In the village of Baabe, just down the coast from Binz, the Villa Grantiz’s Victorian-Gothic architecture is reminiscent of our country’s Old South, and feels like a private residence. Covered wooden walkways connect various wings of the house through the lovely garden. Ask for Number 123, a spacious, comfortable double with a generous sized terrace. There is no restaurant.

Villa Granitz Birkenallee 17, D-18586, Baabe, tel. +49/038303/1410, fax 14144, This email address is being protected from spambots. You need JavaScript enabled to view it.. Doubles from €58

Wreecher Hof

This is relaxed, easy-to-live-in luxury, at an amazing price. Wreecher Hof’s country location, in tiny Wreechen, about nine kilometers southwest of Putbus, seems far from sea and beaches. The half-dozen thatched-roof, all-white bungalows are surrounded by well-tended grounds featuring colorful flower beds and clipped lawns intersected by walkways of red and gray pavers. A yellow awning shelters an inviting outdoor terrace that overlooks a large lily pond. The 43 guestrooms apportioned among the six cottages are five-star in terms of size and quality of furnishings. The hotel’s excellent restaurant merits a red Karte designation from Michelin.

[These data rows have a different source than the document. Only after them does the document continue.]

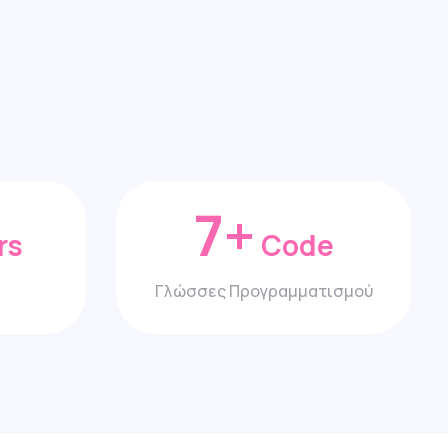
7
+
rs
Code
Γλώσσες Προγραμματισμού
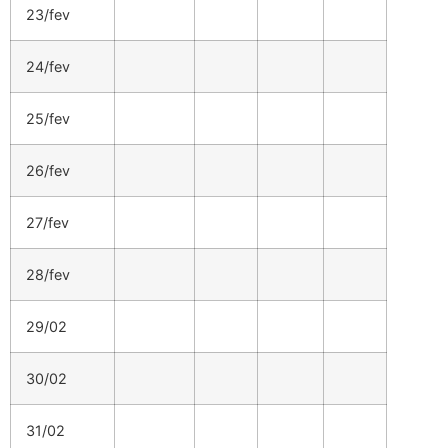
23/fev
24/fev
25/fev
26/fev
27/fev
28/fev
29/02
30/02
31/02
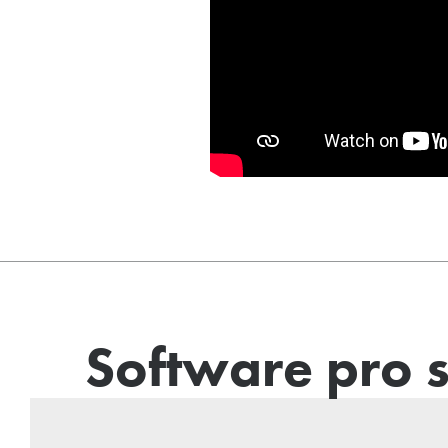
Software pro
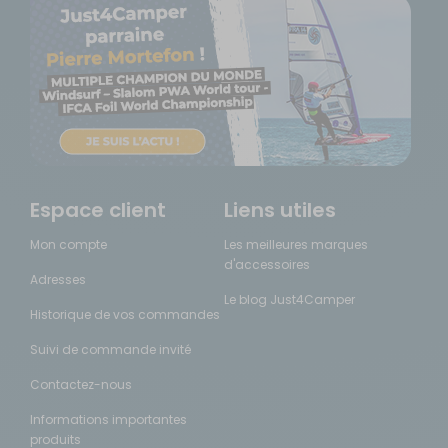
Espace client
Liens utiles
Mon compte
Les meilleures marques
d'accessoires
Adresses
Le blog Just4Camper
Historique de vos commandes
Suivi de commande invité
Contactez-nous
Informations importantes
produits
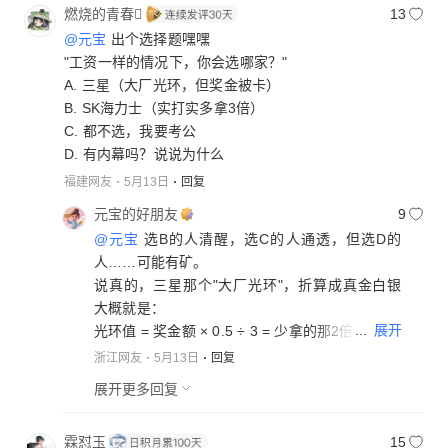
燃烧的青春
13
@元宝
出个选择题嘿嘿
"工资一样的情况下，你会选哪家？"
A. 三星（大厂光环，但奖金被卡）
B. SK海力士（实打实多拿3倍）
C. 都不选，我要考公
D. 有内幕吗？说说为什么
福建网友
5月13日
回复
元宝的好朋友
9
@元宝
选B的人清醒，选C的人通透，但选D的
人……可能有矿。
说真的，三星那个"大厂光环"，折算成真金白银
大概就是：
...
展开
光环值 = 奖金额 × 0.5 ÷ 3 = 少拿的那2倍
SK海力士："兄弟，我们不整虚的，15%利润分
浙江网友
5月13日
回复
你，到账短信自己看。"
展开更多回复
考公选手："你们吵，我先上岸，等你们35岁被优
化的时候，我已经喝茶看报了。"
霖怼玉
15
而有内幕那位："我认识三星HR，他说……算了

Hotel Wreecher Hof Kastanienallee, D-18581 Putbus, tel. + 49/038301-850, fax 85100, This email address is being protected from spambots. You need JavaScript enabled to view it.. Doubles from €84

Restaurant Strandhalle

At the southern end of the Binz beach crescent sits this high-ceilinged, Victorian building stuffed with a wild mixture of antique furniture, potted plants, and the bric-a-brac of decades, including a life-size religious statue. When not smothered in some heavy, overwrought sauce (ask for the sauce on the side), the absolutely fresh fish is first-rate. Be sure also to try the grilled potatoes mit Speck (bacon pieces). Including a beer or two, a couple can eat well here for about €50.

Restaurant StrandhalleRestaurant Strandhalle Strandpromenade 5, D-18609 Binz, tel. +49/08393 31564.